DES MOINES -- After being pushed back a day because of a battle with the stomach flu, Chicago Cubs right-hander Rich Harden made a rehab start for Class AAA Iowa Monday, recording six strikeouts in 4 2/3 innings of work.

Harden, who has been on the disabled list since late May with a mid-back strain, put forth a strong outing against the Round Rock Express, allowing one earned run, three hits and two walks. He left the game in the fifth inning with a 4-1 lead.

Harden was aided in the third with a four-run rally, which he contributed to with a walk and a run scored. In the fourth, he executed a sacrifice bunt to further his cause.

Iowa won the game, 10-3, as Harden received a no-decision.

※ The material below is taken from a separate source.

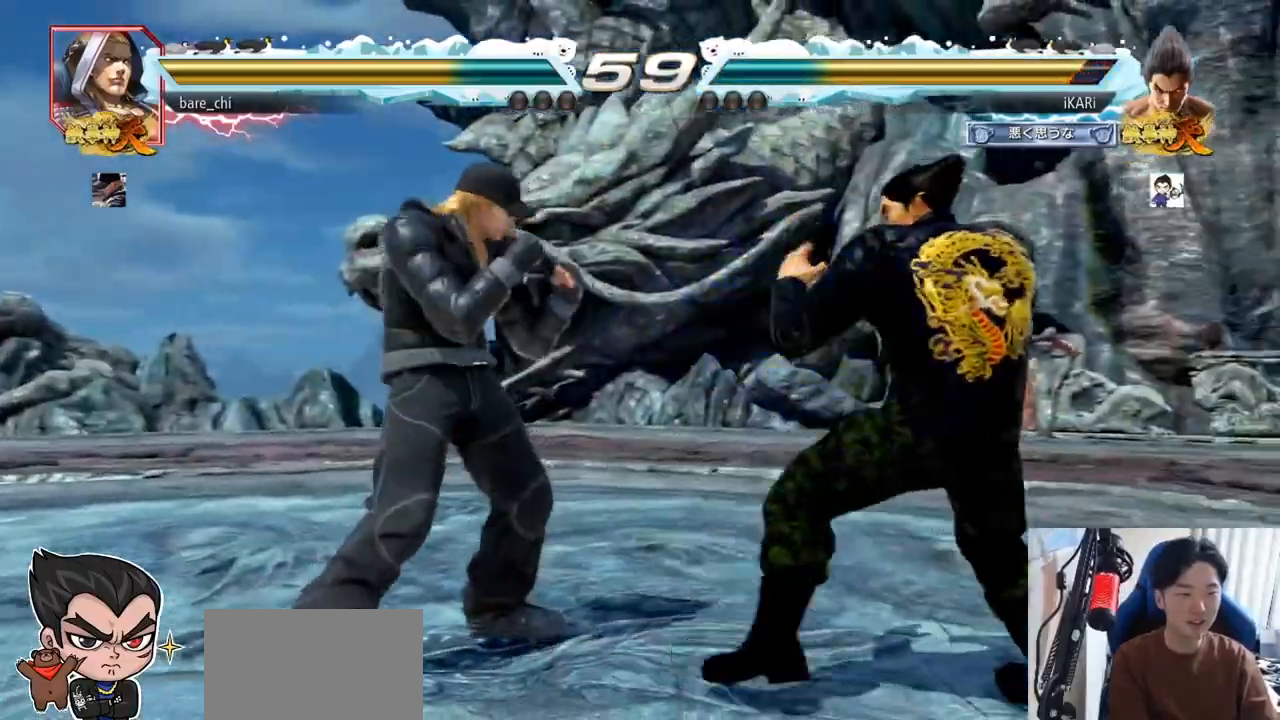
{"buttons": [], "left_stick": "left", "events": [[234, "left_stick", "center"], [401, "left_stick", "left"]]}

Harden consistently threw in the mid to upper 80's throughout his four-plus innings and topped out at 91 mph. He threw 70 pitches, 44 strikes.

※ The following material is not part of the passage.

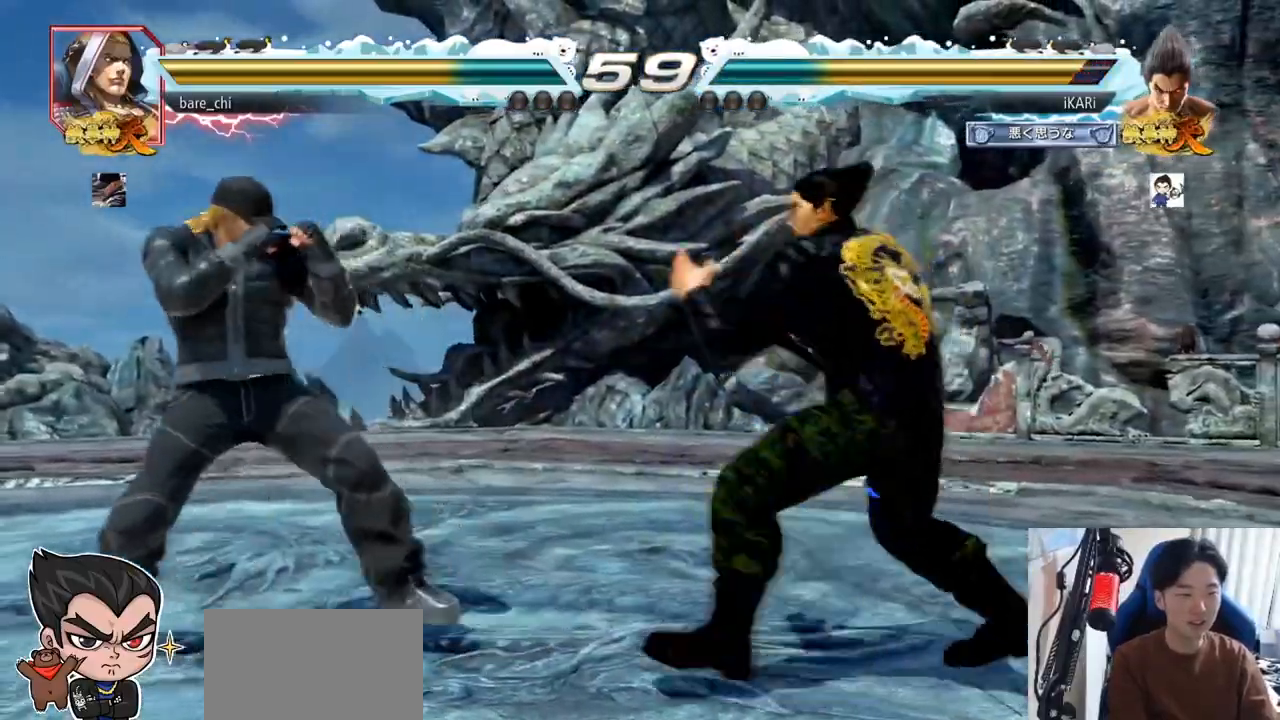
{"buttons": [], "left_stick": "center", "events": [[50, "TRIANGLE", "down"], [66, "TRIANGLE", "up"], [66, "left_stick", "center"]]}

"It's different on the mound here just getting a little adrenaline going," Harden told reporters after the game. "I swear, the hardest I think I've ever thrown on a rehab was 93 [mph]."

Harden isn't planning on staying in Des Moines for long. He hopes to be starting for Chicago when the Cubs face the Minnesota Twins Saturday at Wrigley Field.

As far as Harden is concerned, he's 100 percent.

"I really wanted to get my pitch count up and get some work in. I'm ready to go." Harden said.

As for his parent club, Harden said he thinks it's only a matter of time before the Cubs start to click and put a string of wins together.

"Hopefully we'll hit a spot where we start to get on a roll and put everything together," Harden said. "It's like our pitching is there and our hitting isn't, or our hitting is there and our pitching isn't, and it's just (about) putting everything together."

Harden is ready to get back to Chicago, but said that Des Moines was an enjoyable experience for him.

"[Des Moines] isn't that small," Harden said. "Couple hundred thousand people. I grew up in Victoria, Canada, and that has a couple hundred thousand people, too. And I like the small-town feel. I love minor league towns. It's fun coming out to the baseball park and I've had fun."